Estas são as duas versões: é difícil estabelecer com certeza em quem acreditar, visto que todos os documentos foram destruídos no terremoto e os poucos restantes são adequados para provar a veracidade de uma e de outra hipótese. Para dificultar ainda mais na busca da verdade, os próprios protagonistas da polêmica intervêm, trocando – ora para um, ora para outro, ora abertamente – acusações de loucura e arrependimento pela triste situação do outro.
O enredo cuidadosamente construído se desdobra gradualmente à medida que cada nova informação é revelada. Em vez de se somar ao já estabelecido, cada nova informação invalida o que se acreditava anteriormente, deixando os mexericos da cidade, assim como o público, desconfiados. Para piorar, os registros de residência dos novos moradores (Sr e Sra Ponza e a Sra Frola) foram destruídos por um terremoto na sua antiga cidade, soterrando as evidências documentais.

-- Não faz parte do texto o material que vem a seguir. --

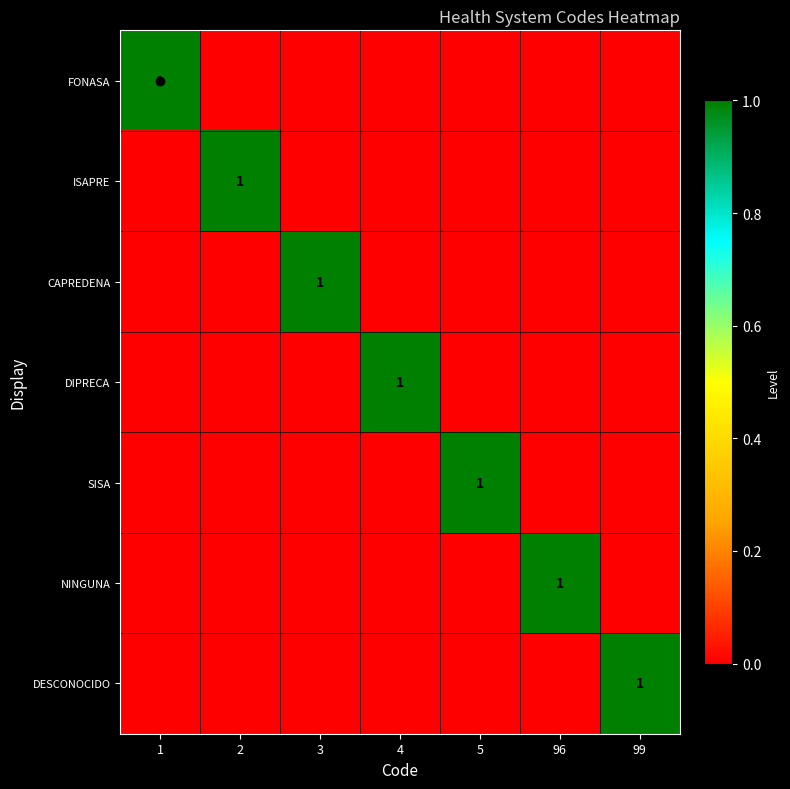

The value of ISAPRE at 4 is 0. True or false?

True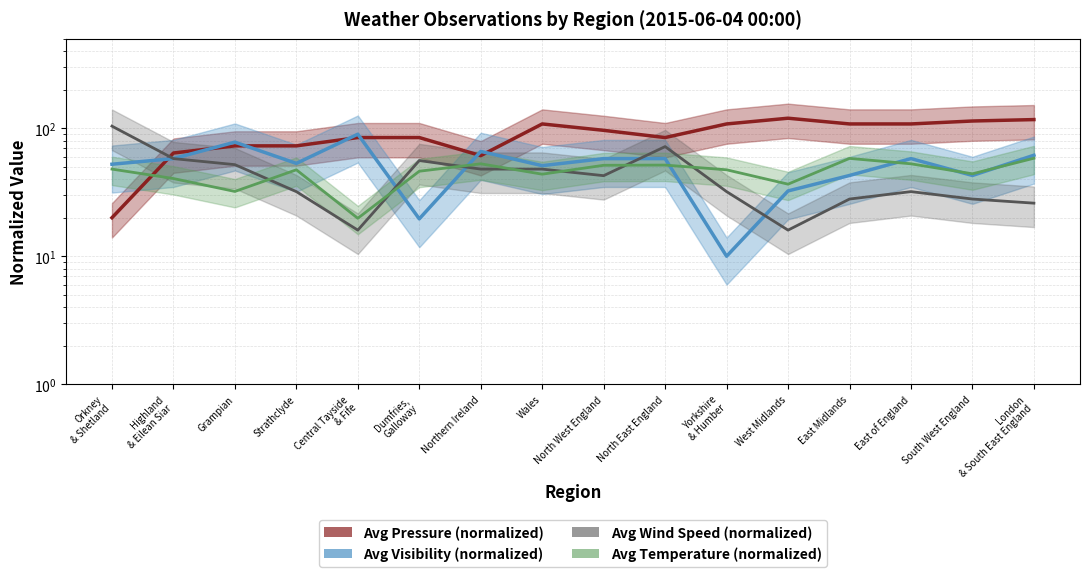

What value does the Avg Wind Speed (normalized) series have at North East England?

72.0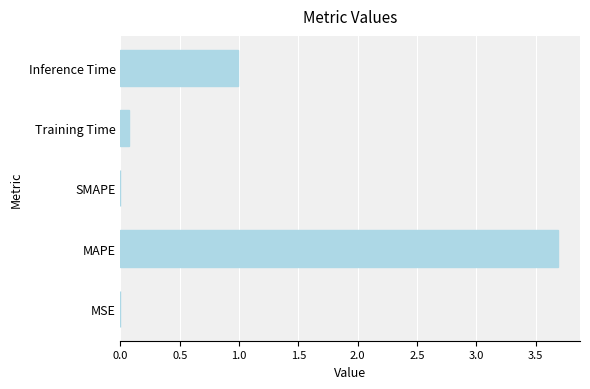

What is the greatest value displayed?

3.7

O debate continua sem solução. Aqui chama a atenção para Laudisi, cunhado do comendador Agazzi, que desempenha o duplo papel: primeiro de advogado do diabo tentando confiar nos fatos. E se diverte com a insistência alheia em uma verdade, quando se sabe que podem haver várias. Os moradores da cidade enfrentam no final a própria senhora Ponza, que revela ser a segunda esposa do senhor Ponza e filha da senhora Frola. E essa resposta só satisfaz Laudisi, que sabe que não adianta tentar entender as regras desse jogo. É como a senhora Ponza entende, a única solução que a compaixão permite.
A verdade não está em fato externo e objetivo, mas uma realidade psicológica interna. Pirandello demonstra dramaticamente que a senhora Ponza é ambas as mulheres, dependendo do que o seu observador escolhe que ela é. “Assim é (se lhe parece)”.
Prefeito
Ah, não senhora. Para si própria, a senhora deve ser ou uma ou outra
Senhora Ponza
Não, senhores. Para mim, sou aquela que se crê que eu seja. (olha todos através do véu e se retira) (pg 174)
Numa época como essa que estamos vivendo, em que as chamadas verdades estão ao alcance de todos a qualquer momento (como na internet, por exemplo), a obra de Pirandello nos adverte que a verdade é apenas um reflexo de nós mesmos, o que queremos ver. Mas o que mais importa é que, afinal, não é tão fundamental para nós. Assim é (se você quiser), precisamente.
Um livro que merece um lugar de destaque na sua estante.